Firms in Asia are facing the challenge of reducing costs when it comes to improving know-your-customer (KYC). The key is in finding efficiencies.
According to Sanjeev Chatrath, managing director for financial & risk, Asia Pacific, at Thomson Reuters, Hong Kong- and Singapore-based financial institutions spend an average of $80 million and $38 million, respectively, on KYC and due diligence processes.
He tells WatersTechnology these costs are created from technology challenges, ongoing regulatory KYC obligations that vary from country to country, which also requires ongoing monitoring, availability of data, as well as the ultimate beneficial ownership.
Another factor affecting onboarding costs is the shortage of compliance talent.
"The demand for AML and KYC experts is high but the number of competent professionals in Asia is still low and organizations are in constant competition for the best talent.

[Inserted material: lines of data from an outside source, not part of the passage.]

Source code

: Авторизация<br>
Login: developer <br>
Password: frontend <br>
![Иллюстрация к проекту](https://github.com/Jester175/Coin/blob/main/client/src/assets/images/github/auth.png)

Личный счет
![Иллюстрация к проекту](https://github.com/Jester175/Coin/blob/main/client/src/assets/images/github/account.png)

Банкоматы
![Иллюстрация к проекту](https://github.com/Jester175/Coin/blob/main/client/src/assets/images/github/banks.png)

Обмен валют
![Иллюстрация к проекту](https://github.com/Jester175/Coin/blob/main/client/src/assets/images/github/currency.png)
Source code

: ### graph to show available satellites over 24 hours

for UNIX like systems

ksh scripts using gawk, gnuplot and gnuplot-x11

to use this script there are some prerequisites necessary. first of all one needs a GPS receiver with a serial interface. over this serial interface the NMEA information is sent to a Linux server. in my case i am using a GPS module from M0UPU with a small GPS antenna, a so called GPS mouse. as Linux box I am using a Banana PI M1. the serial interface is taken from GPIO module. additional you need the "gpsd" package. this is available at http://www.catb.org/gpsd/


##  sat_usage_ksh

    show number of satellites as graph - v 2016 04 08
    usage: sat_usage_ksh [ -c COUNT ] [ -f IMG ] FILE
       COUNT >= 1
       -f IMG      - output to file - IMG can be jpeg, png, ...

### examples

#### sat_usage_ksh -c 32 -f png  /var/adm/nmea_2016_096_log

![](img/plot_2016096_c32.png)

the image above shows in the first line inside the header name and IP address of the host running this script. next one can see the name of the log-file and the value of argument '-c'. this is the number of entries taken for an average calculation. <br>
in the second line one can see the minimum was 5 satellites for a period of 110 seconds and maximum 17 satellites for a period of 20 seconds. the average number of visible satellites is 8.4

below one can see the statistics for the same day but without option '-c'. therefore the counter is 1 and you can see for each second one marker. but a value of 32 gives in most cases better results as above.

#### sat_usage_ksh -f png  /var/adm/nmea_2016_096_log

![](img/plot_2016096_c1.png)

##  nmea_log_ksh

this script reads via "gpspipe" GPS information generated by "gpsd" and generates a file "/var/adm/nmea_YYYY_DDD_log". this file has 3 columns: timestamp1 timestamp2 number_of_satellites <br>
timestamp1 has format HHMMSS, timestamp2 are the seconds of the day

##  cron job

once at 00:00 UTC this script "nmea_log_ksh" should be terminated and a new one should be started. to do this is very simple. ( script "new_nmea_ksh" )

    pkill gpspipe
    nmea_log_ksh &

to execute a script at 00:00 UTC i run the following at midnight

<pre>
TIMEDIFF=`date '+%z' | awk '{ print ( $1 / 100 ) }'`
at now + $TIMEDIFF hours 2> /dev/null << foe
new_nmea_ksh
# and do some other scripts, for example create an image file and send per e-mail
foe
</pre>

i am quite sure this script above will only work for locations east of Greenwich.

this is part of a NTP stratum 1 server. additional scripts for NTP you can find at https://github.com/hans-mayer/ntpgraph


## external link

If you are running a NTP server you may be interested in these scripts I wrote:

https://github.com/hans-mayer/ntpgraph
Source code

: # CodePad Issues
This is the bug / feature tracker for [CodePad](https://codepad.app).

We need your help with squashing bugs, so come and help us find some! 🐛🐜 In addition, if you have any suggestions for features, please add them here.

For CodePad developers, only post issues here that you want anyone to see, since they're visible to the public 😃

Four out of 10 financial institutions in Asia-Pacific reported that they lacked the necessary skilled resources to implement KYC-related changes effectively," he says.
This is helping to drive demand for firms like Thomson Reuters, he adds. "That said, regulators expect entities to embrace technology more effectively in order to drive automation. Leveraging smart systems and quality data is therefore an absolute integral part to cope with the requirements and ensure transparency and accountability," Chatrath says.
Tencent subsidiary Money Data recently chose Thomson Reuters to implement TR's World-Check Risk Intelligence web and software solutions to assist in Money Data's AML/KYC workflow. This is to help it comply with Hong Kong Monetary Authority (HKMA) requirements as part of being a stored value facilities (SVF) licensee. In August, Money Data was among five companies that were granted a SVF license by the HKMA.
World-Check is a structured database of politically-exposed persons and heightened risk individuals and organizations, globally. It helps identify threats as well as comply with legislation and regulations for preventing money laundering, terrorist financing, corruption, organized crime and third-party risk.